Chase came across the line first in 16 minutes, 52 seconds. Not his personal best – that was 16:26 during a meet at his home course on Sept. 23. But he ran a good 13 seconds ahead of his nearest competitor, Leonardo A’DeLima of St. Mary’s and 15.4 ahead of Kinnick’s Akimanzi Siibo.
It had been four years since Voth had seen Chase, who transferred to Seoul American from Hanalani Schools in Hawaii. Prior to that, Chase had run for Zama as a middle school student and Voth remembered how he ran a 12:22.4 in the 2013 Kanto Plain finals on a 2.1-mile course.
“He was really good then. He stood out then,” Voth said of Chase. “The name didn’t dawn on me (until) the first time he came out of the woods (at Far East) and I saw that stride. I knew. I wish I’d prepared Aki better.”
Chase’s Far East victory was the sixth victory in seven races this season, including an 18:08 in the Korea district championships three days after Far East. And Seoul American’s boys finished unbeaten for the third straight season in league races.
For that, Chase has been named Stars and Stripes’ Pacific boys cross-country Athlete of the Year.
Chase entered a Falcons program that was already strong, but coach Joseph O’Connor said he only made the team that much better.
“His passion for running was far more evident and outgoing,” O’Connor said. Past standouts “had a clear love for the sport as well; however, Tucker’s was a bit more contagious to the team in general.”
Chase brought what O’Connor called a “sense of camaraderie” to the team.

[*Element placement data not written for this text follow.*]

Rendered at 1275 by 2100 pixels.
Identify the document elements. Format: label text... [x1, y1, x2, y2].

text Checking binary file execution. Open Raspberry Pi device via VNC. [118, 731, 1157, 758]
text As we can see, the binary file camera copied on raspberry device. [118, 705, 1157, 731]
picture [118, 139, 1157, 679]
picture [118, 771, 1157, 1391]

While O’Connor said Chase could easily motivate and talk people up, Chase said it was opposite. “I think it was them motivating me, always having my teammates there to remind me why we’re here and what our goals are,” he said.

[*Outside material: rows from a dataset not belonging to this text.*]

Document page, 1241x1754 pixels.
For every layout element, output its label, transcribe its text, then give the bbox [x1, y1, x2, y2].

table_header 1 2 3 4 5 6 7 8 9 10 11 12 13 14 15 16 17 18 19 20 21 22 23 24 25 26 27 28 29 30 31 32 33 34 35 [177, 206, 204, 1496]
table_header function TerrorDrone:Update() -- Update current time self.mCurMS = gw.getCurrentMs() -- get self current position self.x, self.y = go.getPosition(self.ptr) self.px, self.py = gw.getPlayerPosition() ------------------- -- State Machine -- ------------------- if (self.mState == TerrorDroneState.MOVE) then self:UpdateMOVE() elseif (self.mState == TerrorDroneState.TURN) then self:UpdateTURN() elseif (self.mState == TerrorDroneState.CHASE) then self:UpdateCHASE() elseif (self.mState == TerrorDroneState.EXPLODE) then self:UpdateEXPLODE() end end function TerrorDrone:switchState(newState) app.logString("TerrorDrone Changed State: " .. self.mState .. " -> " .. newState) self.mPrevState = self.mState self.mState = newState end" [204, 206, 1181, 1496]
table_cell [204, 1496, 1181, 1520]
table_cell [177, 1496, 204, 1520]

To demonstrate he was about team, Chase says he has a shirt that explains his position.
“There’s a big 5 in the middle and a small 1 in the corner,” he said. “It takes five to make a varsity team to score points. The 1 is an individual part, the 5 is the bigger one. Put the 1 and the 5 together and it represents 15, a perfect cross-country team score.”
And while working alongside his teammates to push each other and get as low a score as possible, Chase says he tries to put opposing runners out of his mind, listening to something his mother taught him.
“She always tried to remind me to run like a blind man,” Chase said. “The blind runner can’t see anyone. The only competition is the clock. Whoever’s around me, it doesn’t matter. The real competition is the clock. Everyone will change. The only consistency is the clock.”
The attitude that Chase brought to the course spilled over to his teammates, especially the younger ones, fellow Falcons senior Chloe Byrd said.
“He brought a positive light across the whole team,” Byrd said. “A lot of the athletes are underclassmen and they really looked up to Tucker. Somebody was looking out for them. They weren’t in this alone. He served as a mentor to all the students.”
Sadly for the Falcons, Chase only ran for them for one season, something which “comes with the territory” at Seoul American, O’Connor said. “We typically have our kids for about two years.”
But Chase says he’ll take the accolades he and his team earned happily. “I’m grateful for being part of such a good team,” he said.
2017 All-Pacific boys cross country team
Tucker Chase, Sr., Seoul American, Korea district and Far East overall champion; fastest Pacific overall time this season, 16:26.0.
Akimanzi Siibo, Jr., Nile C. Kinnick, DODEA-Japan champion, fourth in Far East Division I, owns second-fastest Pacific time this season, 16:28.
DeClan Falls, Sr., American School In Japan, won Kanto Plain finals, owns 11th-fastest Pacific time this season.
Seth Garcia, Sr., Kadena, won Okinawa district final in 17:50.
Isaac Ventura, Sr., Guam High, won Guam island championship in 17:47.
Takehiro Murai, Sr., Christian Academy Japan, won 14th Asia-Pacific Invitational on Guam in 17:41.7.